→ **Task to complete**: Copy the lines in the records below word for word, beginning with the line containing "phylum: Arthropoda" and continuing through the line containing "scientific name: Libellula pulchella", with both of those lines included.

→ **Records supplied**:

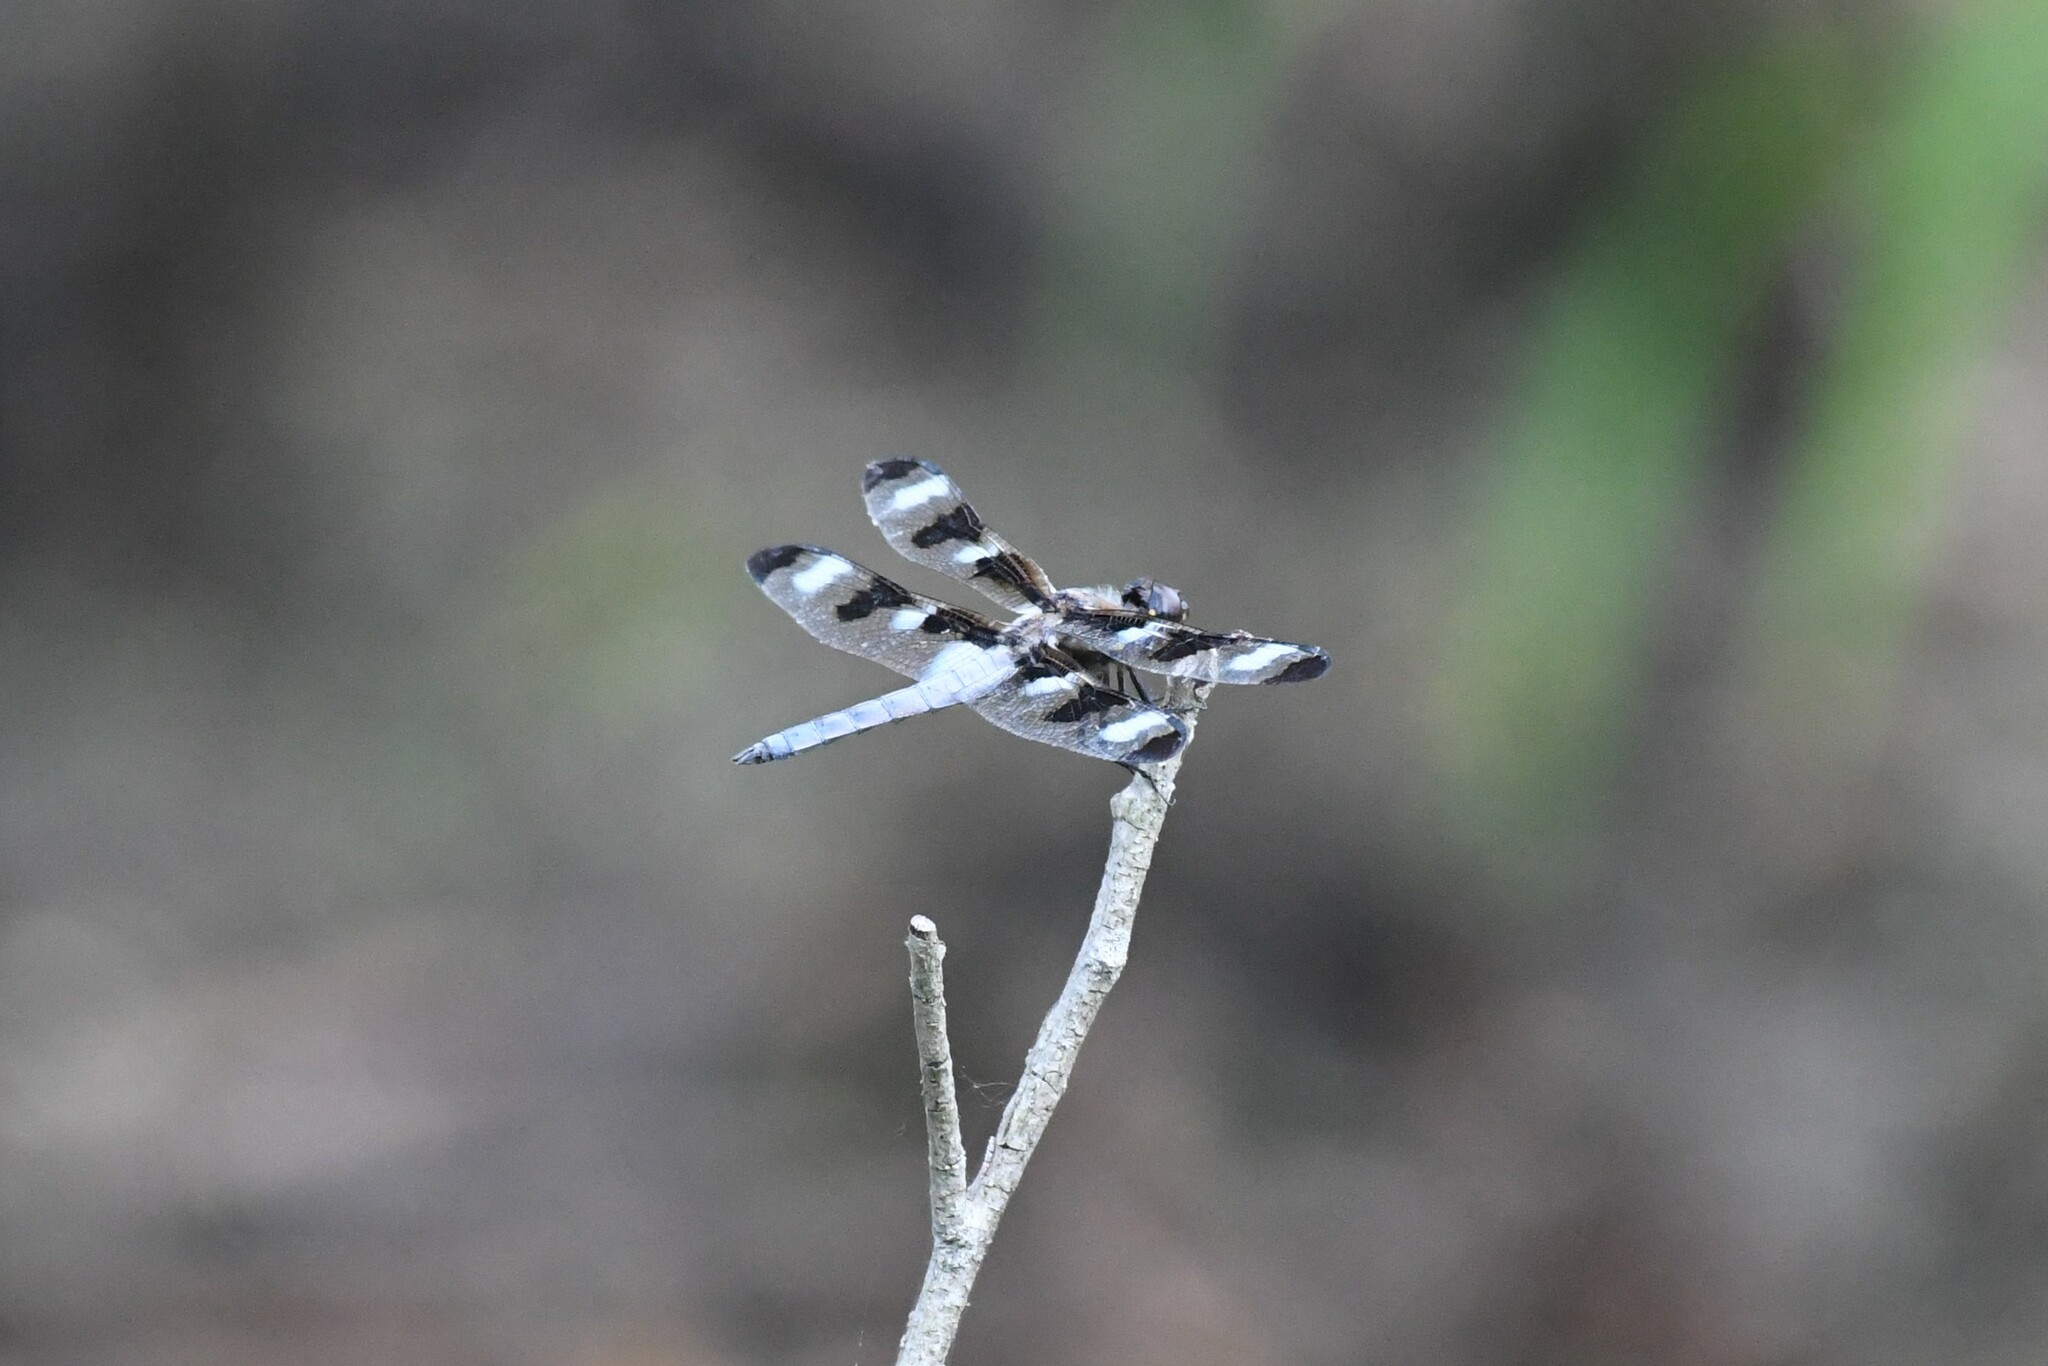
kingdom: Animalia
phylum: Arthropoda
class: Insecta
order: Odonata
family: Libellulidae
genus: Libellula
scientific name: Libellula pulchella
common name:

* * *

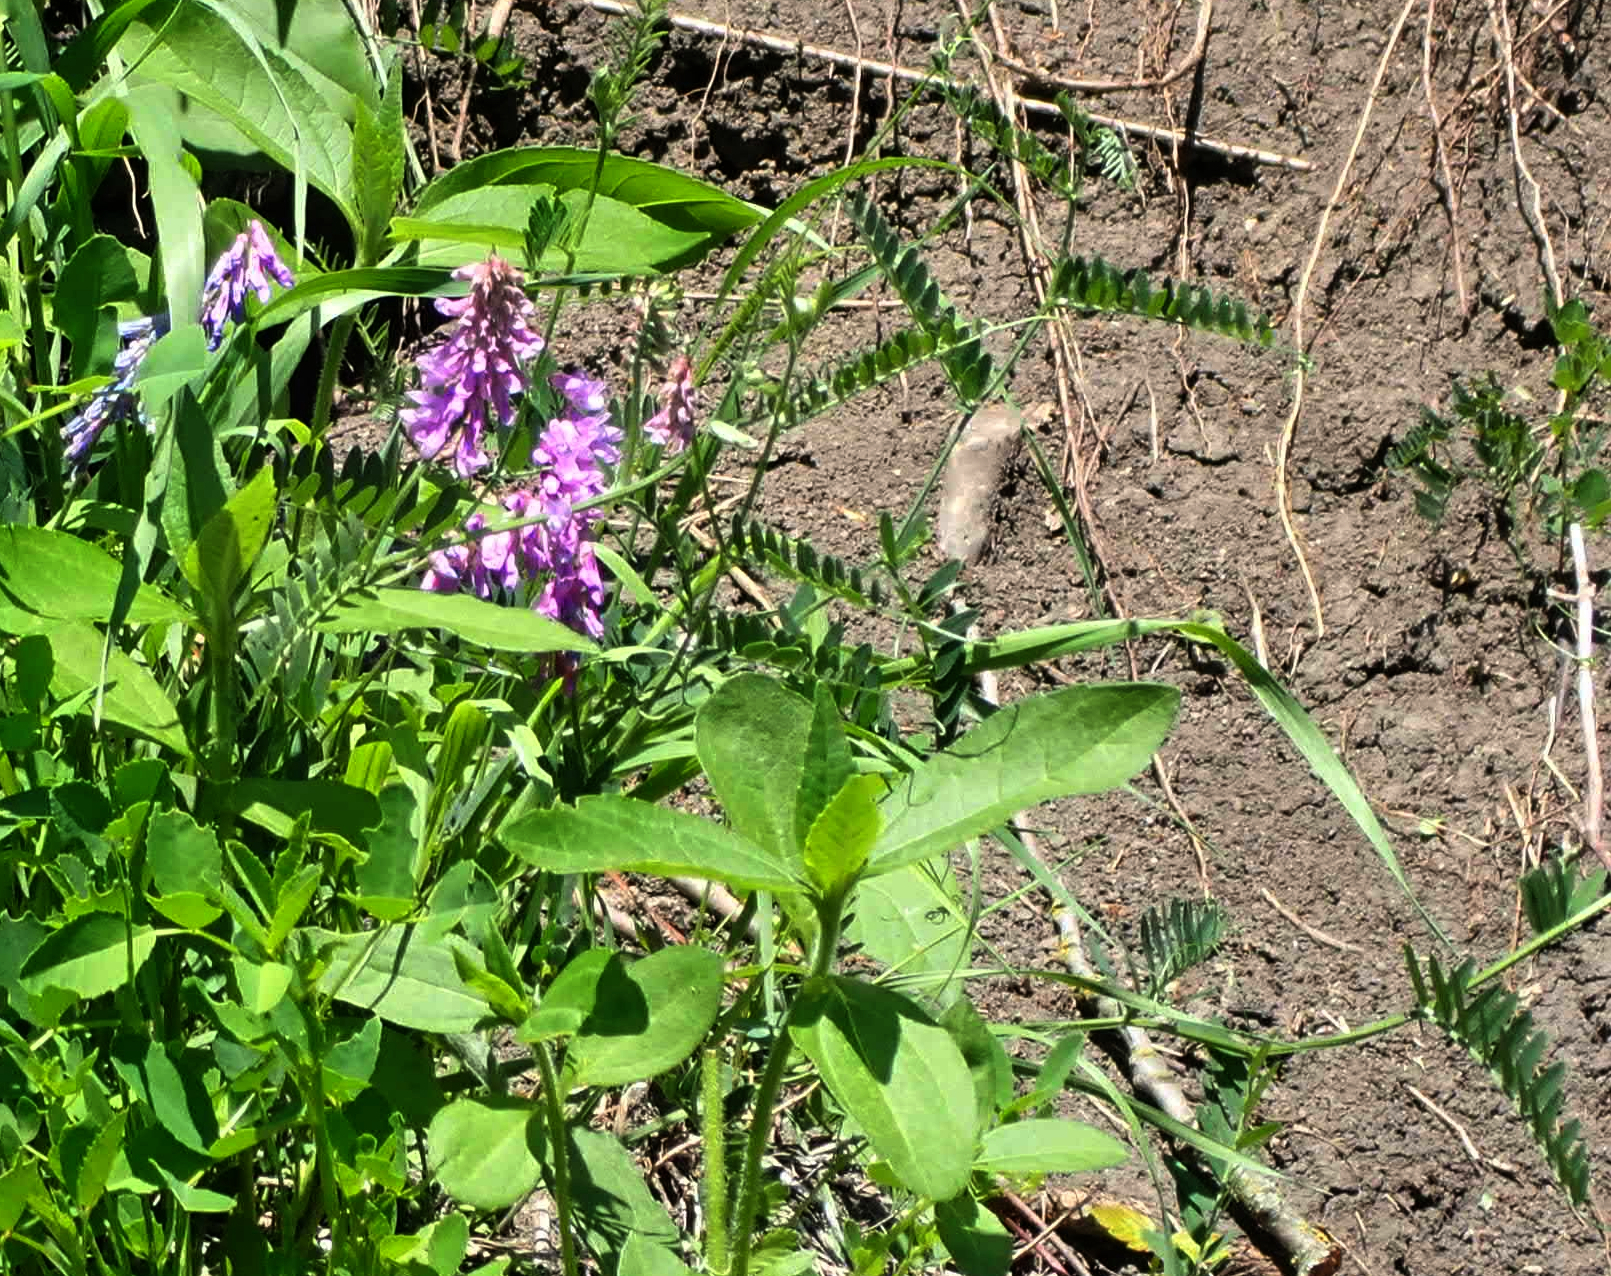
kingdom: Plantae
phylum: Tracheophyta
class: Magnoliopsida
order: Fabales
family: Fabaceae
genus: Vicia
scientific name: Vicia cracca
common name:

→ **Solution for this problem**:
phylum: Arthropoda
class: Insecta
order: Odonata
family: Libellulidae
genus: Libellula
scientific name: Libellula pulchella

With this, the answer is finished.